* [GIVEN PASSAGE]:
A Savanta ComRes survey for The Sunday Telegraph put Conservatives at 43%, up 2 points since last week, and 10 points ahead of Labour, which fell 1 point to 33%. The Brexit Party dropped 1 point to 4%. The Liberal Democrats were unchanged at 13%.
John Curtice, a polling and election analyst, said in the Telegraph that the findings suggested an “apparent erosion of the Conservative position may now have come to a halt.”
The BMG poll is the first to show a significant narrowing of the Conservatives’ lead, which had held in double digits for weeks. It contradicts one of the mostly closely watched surveys of the campaign, a YouGov study released last week using a technique that more closely predicted the surprise 2017 election result. That survey showed the Conservatives would win a 68-seat majority in Parliament in the upcoming vote.
Dominic Cummings, Johnson’s senior adviser who was instrumental in the success of 2016 Brexit referendum campaign, in a blog last week warned the Tories not to be complacent and said there was a “very real possibility” of a hung Parliament.
The new BMG poll, which surveyed 1,663 voters Nov. 26-27, also shows a 5-point drop in support for Liberal Democrats, to 13%, while the Brexit Party gained 1 point to 4%. The Greens were unchanged at 5%. ComRes did an online survey Nov. 27-28 among 2,025 people.

* [EXTRACTED ENTRIES]:
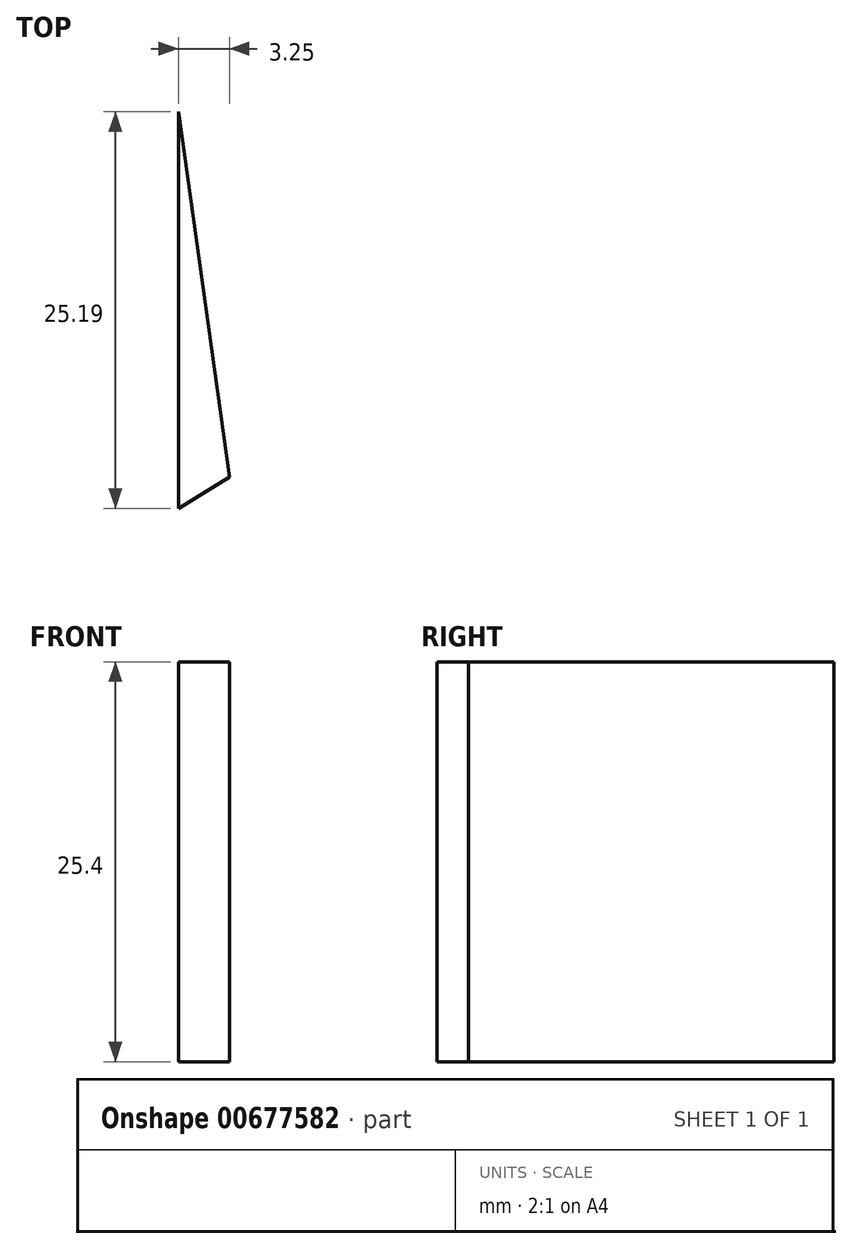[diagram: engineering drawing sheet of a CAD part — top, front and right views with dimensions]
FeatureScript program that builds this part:
annotation { "Feature Type Name" : "Feature", "Feature Type Description" : "" }
export const myFeature = defineFeature(function(context is Context, id is Id, definition is map)
    precondition{}
    {
        {
            var Q0;
            Q0=qCreatedBy(makeId("Top.planeOp"),FACE);
            var sketch = newSketch(context, id + "F0", { "sketchPlane" : qUnion([Q0])});
            skLineSegment(sketch, "E0", {"start": v(29.38, -36.56) * mm, "end": v(26.99, -28.5) * mm});
            skLineSegment(sketch, "E1", {"start": v(26.99, -28.5) * mm, "end": v(25.05, -24.93) * mm});
            skLineSegment(sketch, "E2", {"start": v(25.05, -24.93) * mm, "end": v(22, -22.18) * mm});
            skLineSegment(sketch, "E3", {"start": v(22, -22.18) * mm, "end": v(18.05, -19.72) * mm});
            skLineSegment(sketch, "E4", {"start": v(18.05, -19.72) * mm, "end": v(11.1, -16.7) * mm});
            skLineSegment(sketch, "E5", {"start": v(11.1, -16.7) * mm, "end": v(11.1, -15.91) * mm});
            skLineSegment(sketch, "E6", {"start": v(11.1, -15.54) * mm, "end": v(12.97, -14.83) * mm});
            skLineSegment(sketch, "E7", {"start": v(12.97, -14.83) * mm, "end": v(14.38, -12.83) * mm});
            skLineSegment(sketch, "E8", {"start": v(14.38, -12.83) * mm, "end": v(15.1, -11.8) * mm});
            skLineSegment(sketch, "E9", {"start": v(15.1, -11.8) * mm, "end": v(16.37, -10.53) * mm});
            skLineSegment(sketch, "E10", {"start": v(16.37, -10.53) * mm, "end": v(18.26, -6.19) * mm});
            skLineSegment(sketch, "E11", {"start": v(18.26, -6.19) * mm, "end": v(19.81, -1.07) * mm});
            skLineSegment(sketch, "E12", {"start": v(19.81, -1.07) * mm, "end": v(20.7, 3.06) * mm});
            skLineSegment(sketch, "E13", {"start": v(20.7, 3.06) * mm, "end": v(21.81, 5.63) * mm});
            skLineSegment(sketch, "E14", {"start": v(21.81, 5.63) * mm, "end": v(23.06, 8.49) * mm});
            skLineSegment(sketch, "E15", {"start": v(23.06, 8.49) * mm, "end": v(-10.13, -11.8) * mm});
            skLineSegment(sketch, "E16", {"start": v(-10.13, -11.8) * mm, "end": v(-10.13, 13.4) * mm});
            skLineSegment(sketch, "E17", {"start": v(-10.13, 13.4) * mm, "end": v(-4.03, -30.19) * mm});
            skLineSegment(sketch, "E18", {"start": v(-4.03, -30.19) * mm, "end": v(11.1, -17.45) * mm});
            skSolve(sketch);
        }
        {
            var Q0;
            Q0 = qSketchRegion(id + "F0", true);
            extrude(context, id + "F1", {"entities" : qUnion([Q0]), "depth" : 25.4 * mm, "offsetDistance" : 25.4 * mm});
        }
    });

* [REQUIREMENTS]:
**1)** In the passage on the British election polls above, reproduce the text from "A Savanta ComRes" to "unchanged at 13%.".
**2)** Decide whether each statement agrees with the passage on the British election polls, answering yes or no and quoting the words that settle it: (a) The ComRes survey was conducted online. (b) The BMG poll showed the Liberal Democrats gaining support. (c) The YouGov study projected a 68-seat Conservative majority in Parliament.

* [ANSWERS]:
**1)**
A Savanta ComRes survey for The Sunday Telegraph put Conservatives at 43%, up 2 points since last week, and 10 points ahead of Labour, which fell 1 point to 33%. The Brexit Party dropped 1 point to 4%. The Liberal Democrats were unchanged at 13%.

**2)**
(a) Yes: "ComRes did an online survey Nov. 27-28 among 2,025 people."
(b) No: "also shows a 5-point drop in support for Liberal Democrats, to 13%"
(c) Yes: "That survey showed the Conservatives would win a 68-seat majority in Parliament in the upcoming vote."